A classic is something that is still worth reading. Here is one, Steven den Beste's strategic overview of the war in Iraq. A "high level strategic view of the cause of the war, the reason that the United States became involved in it, the fundamental goals the US has to achieve to win it, and the strategies the US is following, as well as an evaluation of the situation as of July, 2003." TigerHawk has an annotated version, about which den Beste said "Nicely done. I am not omniscient, and as you mentioned we've learned a great deal in the last two years. I don't agree with everything you added but I think you are substantially correct overall."

Den Beste's closing section, still just as relevant as anything:

IX. We can still lose this war.
  1. If nation building in Iraq fails, we won't succeed in demonstrating that reform can work for Arabs and make them happier and more successful. We will fail to show them that reform is a better choice for them than jihad.

  2. If we permit low level resistance in Iraq to drive us out, the Arab street will once again conclude that we are ultimately cowardly, and will again feel contempt for us. And no nation or group in the region will ever again take the risk of helping us in any future operation there.

  3. If other nations in the region don't implement reforms, their people will continue to be angry and will continue to support terrorism and extremism.

  4. If the other nations in the region don't cut off support for terrorist groups, those groups will continue to have the wherewithal to operate, and may eventually target us.

  5. If we do not bring about general reform before one or another nation in the region successfully develops nuclear weapons, the political situation will become vastly more complicated and we will be in extreme peril.

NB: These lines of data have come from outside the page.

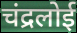
चंद्रलोई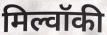
मिल्वॉकी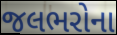
જલભરોનાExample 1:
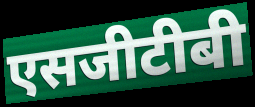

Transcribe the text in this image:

एसजीटीबी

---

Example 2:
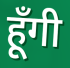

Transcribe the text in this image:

हूँगी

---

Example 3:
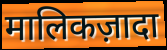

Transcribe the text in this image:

मालिकज़ादा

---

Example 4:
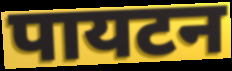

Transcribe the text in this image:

पायटन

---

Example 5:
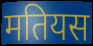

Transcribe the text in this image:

मतियसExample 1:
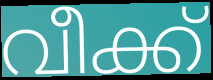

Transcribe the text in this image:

വീക്ക്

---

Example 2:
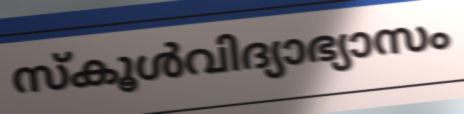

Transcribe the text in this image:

സ്കൂൾവിദ്യാഭ്യാസം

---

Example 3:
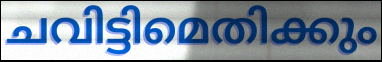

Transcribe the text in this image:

ചവിട്ടിമെതിക്കും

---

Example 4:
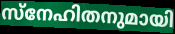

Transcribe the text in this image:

സ്നേഹിതനുമായി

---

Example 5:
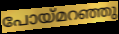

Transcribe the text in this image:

പോയ്മറഞ്ഞുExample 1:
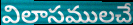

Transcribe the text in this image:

విలాసములచే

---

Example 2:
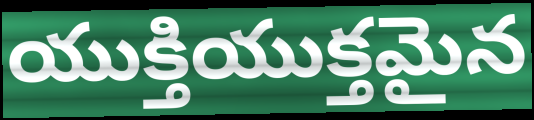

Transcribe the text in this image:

యుక్తియుక్తమైన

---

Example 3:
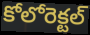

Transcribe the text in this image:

కోలోరెక్టల్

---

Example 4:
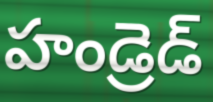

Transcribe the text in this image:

హండ్రెడ్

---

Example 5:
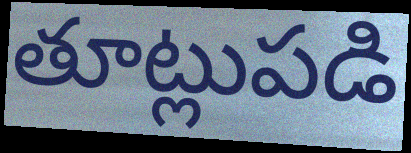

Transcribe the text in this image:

తూట్లుపడి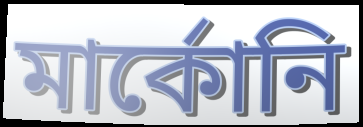
মার্কোনি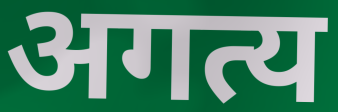
अगत्यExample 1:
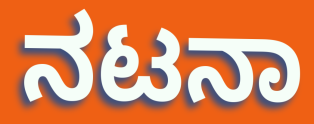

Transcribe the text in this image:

ನಟನಾ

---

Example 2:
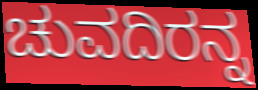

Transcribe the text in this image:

ಚುವದಿರನ್ನ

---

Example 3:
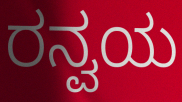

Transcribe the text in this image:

ರನ್ವಯ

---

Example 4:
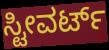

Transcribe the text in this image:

ಸ್ಟೀವರ್ಟ್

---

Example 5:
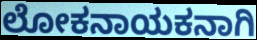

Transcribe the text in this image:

ಲೋಕನಾಯಕನಾಗಿ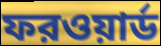
ফরওয়ার্ড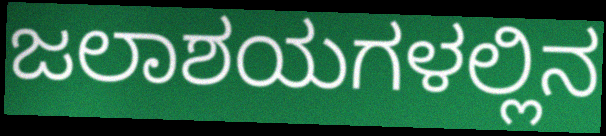
ಜಲಾಶಯಗಳಲ್ಲಿನ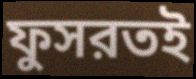
ফুসরতইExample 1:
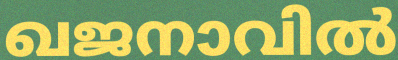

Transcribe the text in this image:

ഖജനാവിൽ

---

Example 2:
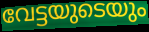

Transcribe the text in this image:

വേട്ടയുടെയും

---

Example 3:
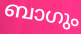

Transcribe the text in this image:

ബാഗും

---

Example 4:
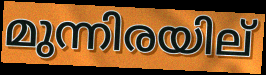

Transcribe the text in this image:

മുന്നിരയില്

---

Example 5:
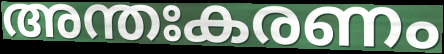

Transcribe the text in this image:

അന്തഃകരണംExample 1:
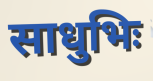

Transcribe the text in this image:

साधुभिः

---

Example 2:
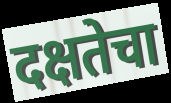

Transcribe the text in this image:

दक्षतेचा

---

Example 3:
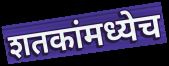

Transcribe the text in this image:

शतकांमध्येच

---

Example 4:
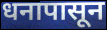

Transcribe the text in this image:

धनापासून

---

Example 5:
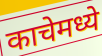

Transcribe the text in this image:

काचेमध्येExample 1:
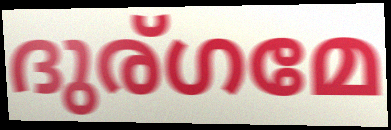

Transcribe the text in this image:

ദുര്ഗമേ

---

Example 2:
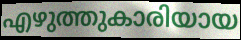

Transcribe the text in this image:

It will become extremely difficult for us to continue to foster reform in the region, and there will be an unacceptably high likelihood that one of our cities will eventually be nuked.

  6. It is therefore critical that we continue to be engaged in the region and continue to work for reform there, doing whatever we must to prevent development of nukes by hostile nations in the region and continuing to work to weaken existing terrorist organizations. We are winning the war but we have not won it. It will take decades to win, just as the Cold War took decades to win. The greatest danger facing us now is that we'll lose heart and give up before we finish the job.
Sounds like just where we are now. Are we about to "lose heart and give up?"